What they did not succeed in, however, was to make a realistic depiction of suicide.
As I mentioned, Team Salvato, or at least the writer thereof, has depicted mental illness quite realistically. For this I laud them. But the reason, aside from wanting to sleep in the future, that I did not continue playing was that it depicted suicide wrongly.
It's not that either the (disturbing) suicide note or the (disturbing) hanging are implausible. Far from it.
It's not even the survivor's guilt of the main character (a.k.a. you) depicted before the harsh Game Over. Once again, it is well done.
It's still not even that the game pretends to corrupt itself, to give the illusion of finality (the manual instructs you on how to reset it.) As far as I know, no one has been deleted from existence post suicide, but we can give the creators credit.
No. The problem is that you control whether or not Sayori kills herself.
Like the creations of the God of the Calvinists, Sayori has no free will. Take this action, set this flag, and Sayori chooses death. Presumably, another set of actions, which I did not take, and will now never discover, will cause Sayori choose life.
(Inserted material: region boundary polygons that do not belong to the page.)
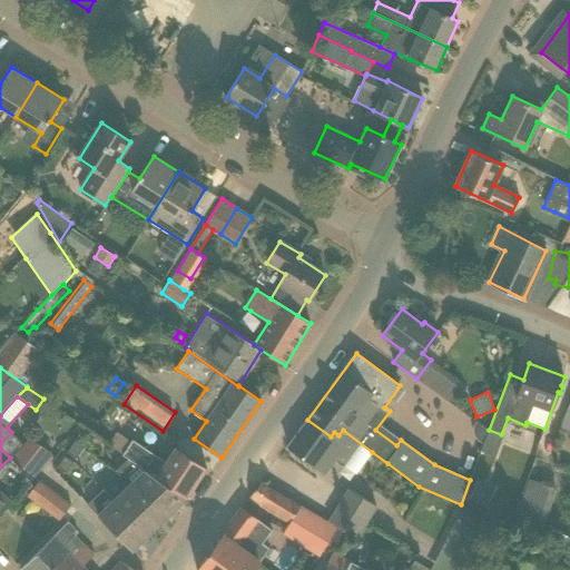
[(307,420),(287,445),(326,473),(332,464),(323,458),(327,453),(355,474),(372,452),(343,430),(338,435),(334,432),(331,436),(307,420)]
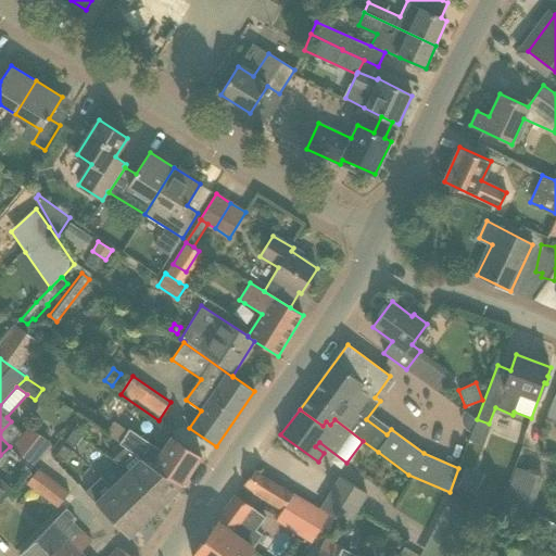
[(472,432),(477,419),(465,411),(463,414),(462,420),(463,425),(466,429),(469,431),(472,432)]
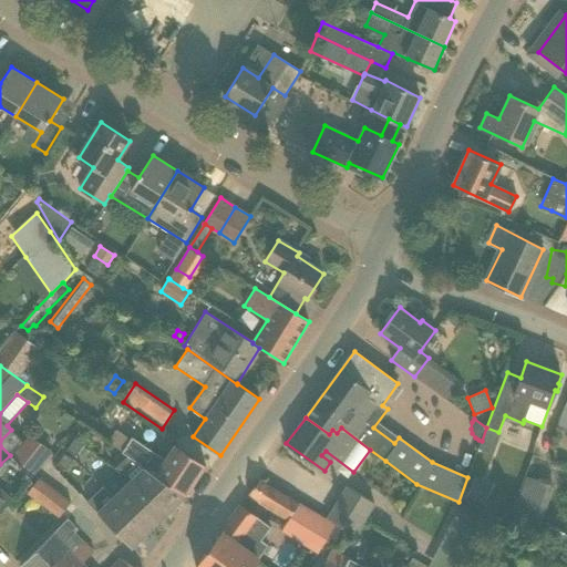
[(10,455),(23,441),(11,430),(0,441),(0,445),(10,455)]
Her fate is entirely in your hands.
But God is no Calvinist, and that is simply not how suicide is. It is a choice by the individual. Influenced, perhaps, by the actions of others, but ultimately the blame for suicide cannot be laid at the feet of anyone else but he who chooses it.
I don't know what other choices in-game I could have made to change the fate of Sayori--but that's besides the point. If it was a realistic depiction, no choice would have ultimately mattered, only the free will of Sayori herself.
(As an aside, the choices I made that apparently caused this Calvinist suicide were simply choosing a different girl than Sayori. While I have no doubt that people have killed themselves over romance, the idea of choosing a girl simply so she won't commit suicide is bizarre, and no basis for a healthy relationship. Indeed, everything that the main character said by my direction seemed quite reasonable in my eyes. But perhaps that is through the lens of virtual bitterness.)
Is it possible to create a dating sim, visual novel, or what-have-you, where suicide is depicted correctly? I don't know. But this didn't succeed, in such a way that I, who have attempted suicide in the past, do not want to continue. I suspect there is yet another layer of horror beneath the merely possible, into the meta-fictional.
But I won't know. I have only played enough to be too disturbed to continue.
That, and I dislike Calvinism. SO THERE.